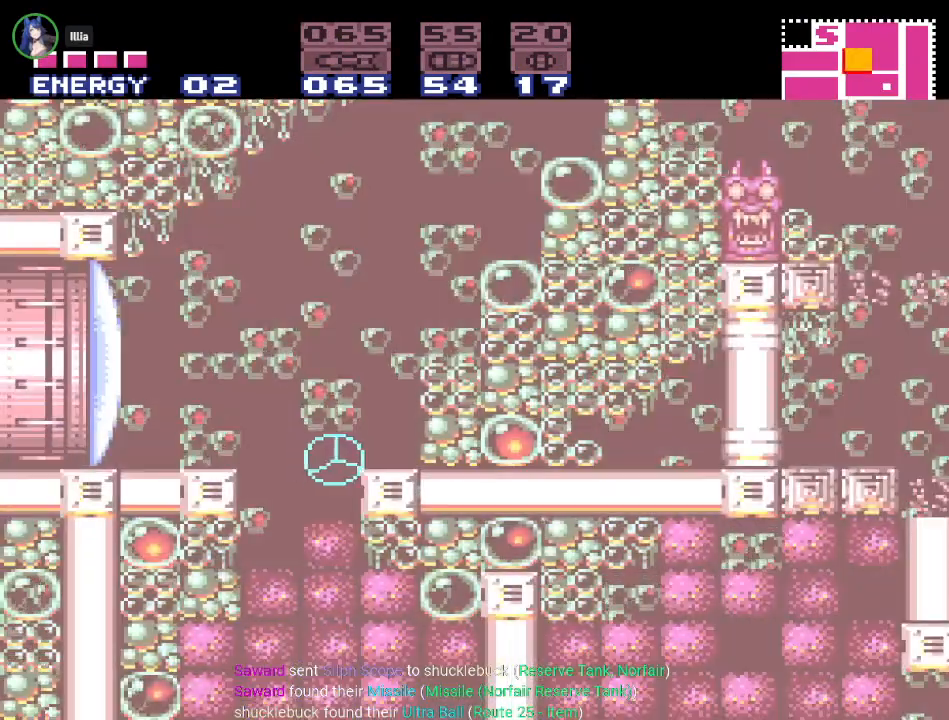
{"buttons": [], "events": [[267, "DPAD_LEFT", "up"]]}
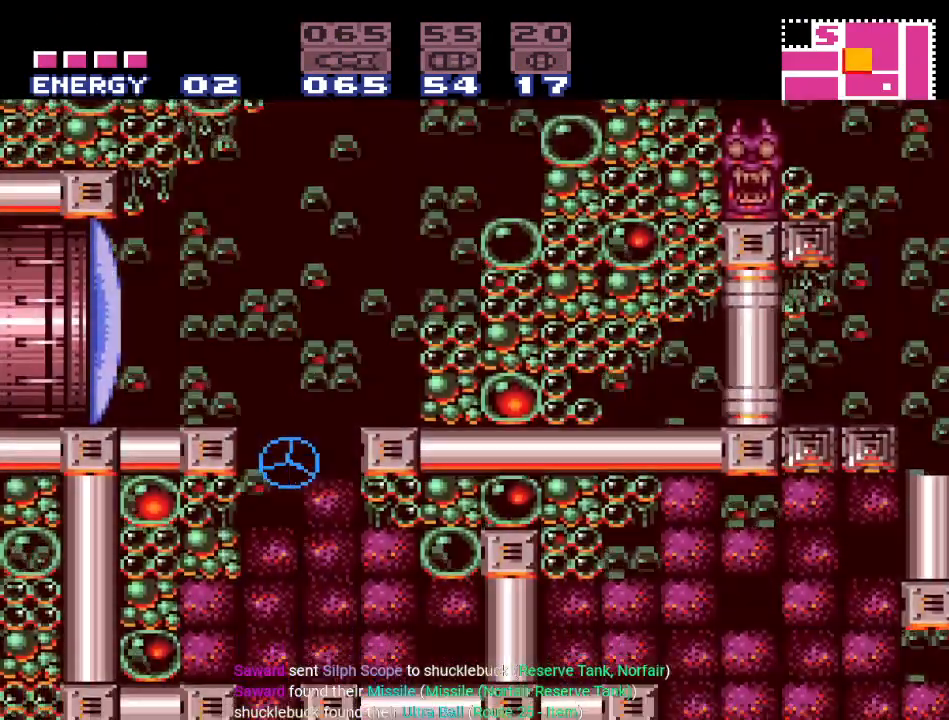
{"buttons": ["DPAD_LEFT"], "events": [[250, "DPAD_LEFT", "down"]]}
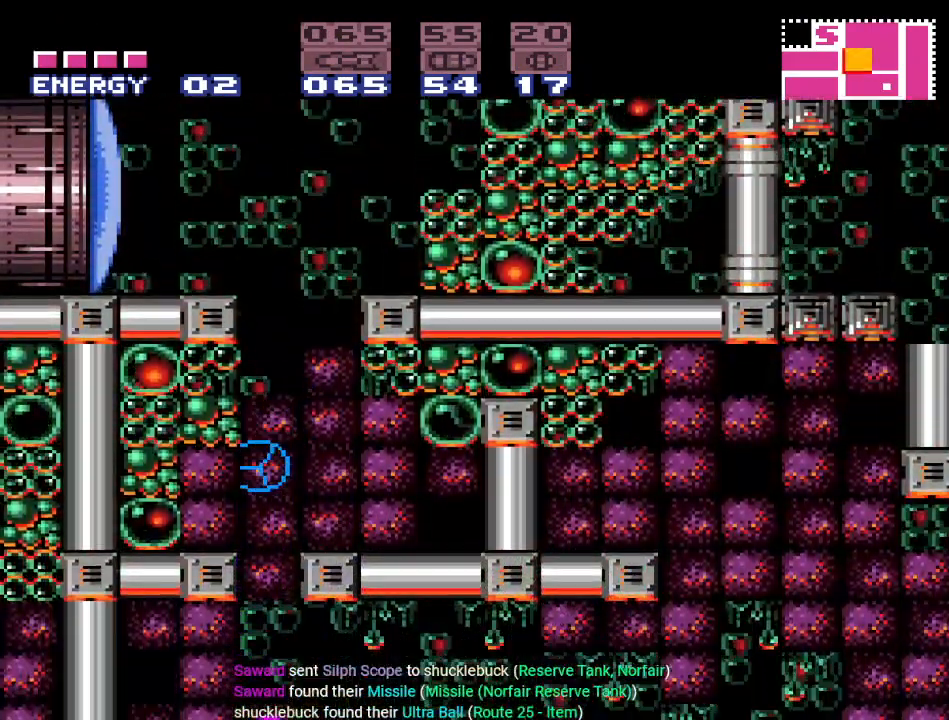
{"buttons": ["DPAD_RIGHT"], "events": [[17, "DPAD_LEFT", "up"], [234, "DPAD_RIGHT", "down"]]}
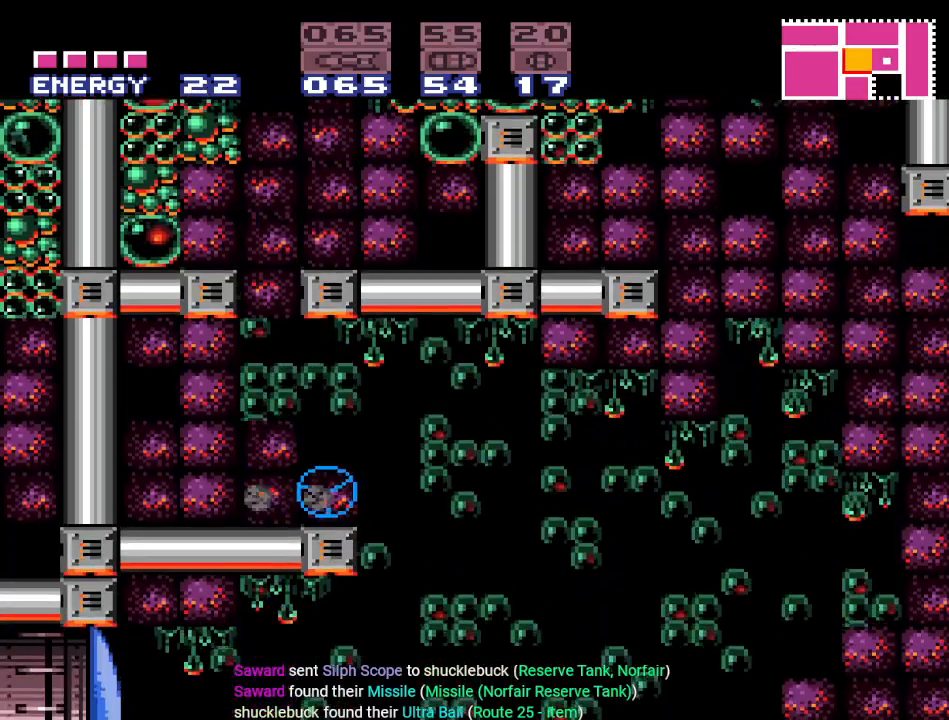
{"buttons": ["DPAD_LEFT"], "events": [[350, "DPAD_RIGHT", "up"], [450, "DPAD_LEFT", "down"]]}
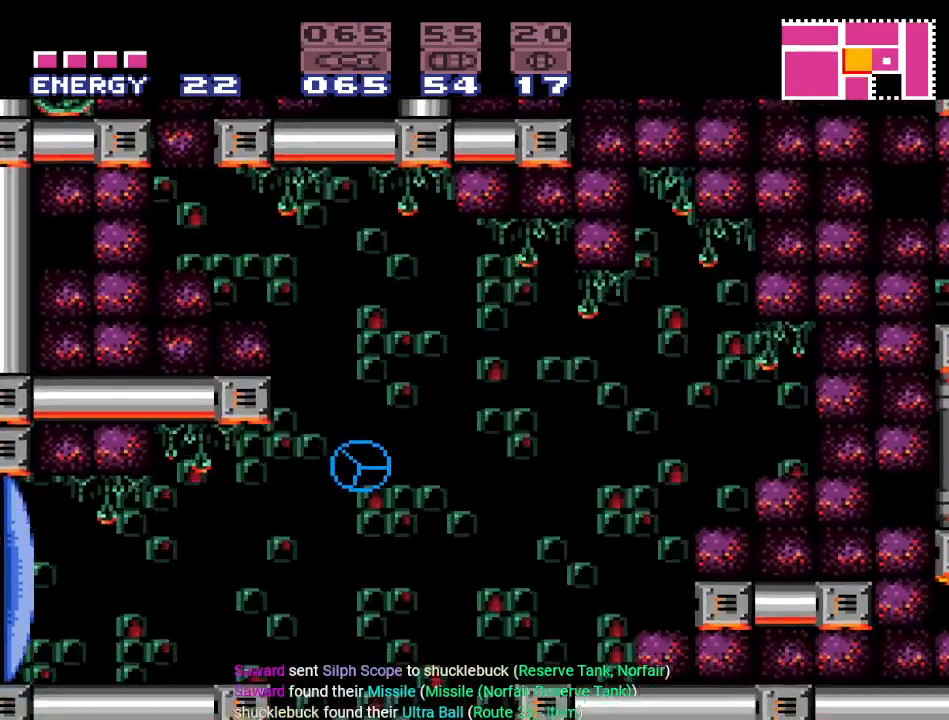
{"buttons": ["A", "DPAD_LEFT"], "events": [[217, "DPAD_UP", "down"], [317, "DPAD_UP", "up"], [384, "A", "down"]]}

______________________________

- Goal of the exercise
Retype the whole of the data verbatim. Skip every picture.

- Written response
{"buttons": [], "events": [[267, "DPAD_LEFT", "up"]]}
{"buttons": ["DPAD_LEFT"], "events": [[250, "DPAD_LEFT", "down"]]}
{"buttons": ["DPAD_RIGHT"], "events": [[17, "DPAD_LEFT", "up"], [234, "DPAD_RIGHT", "down"]]}
{"buttons": ["DPAD_LEFT"], "events": [[350, "DPAD_RIGHT", "up"], [450, "DPAD_LEFT", "down"]]}
{"buttons": ["A", "DPAD_LEFT"], "events": [[217, "DPAD_UP", "down"], [317, "DPAD_UP", "up"], [384, "A", "down"]]}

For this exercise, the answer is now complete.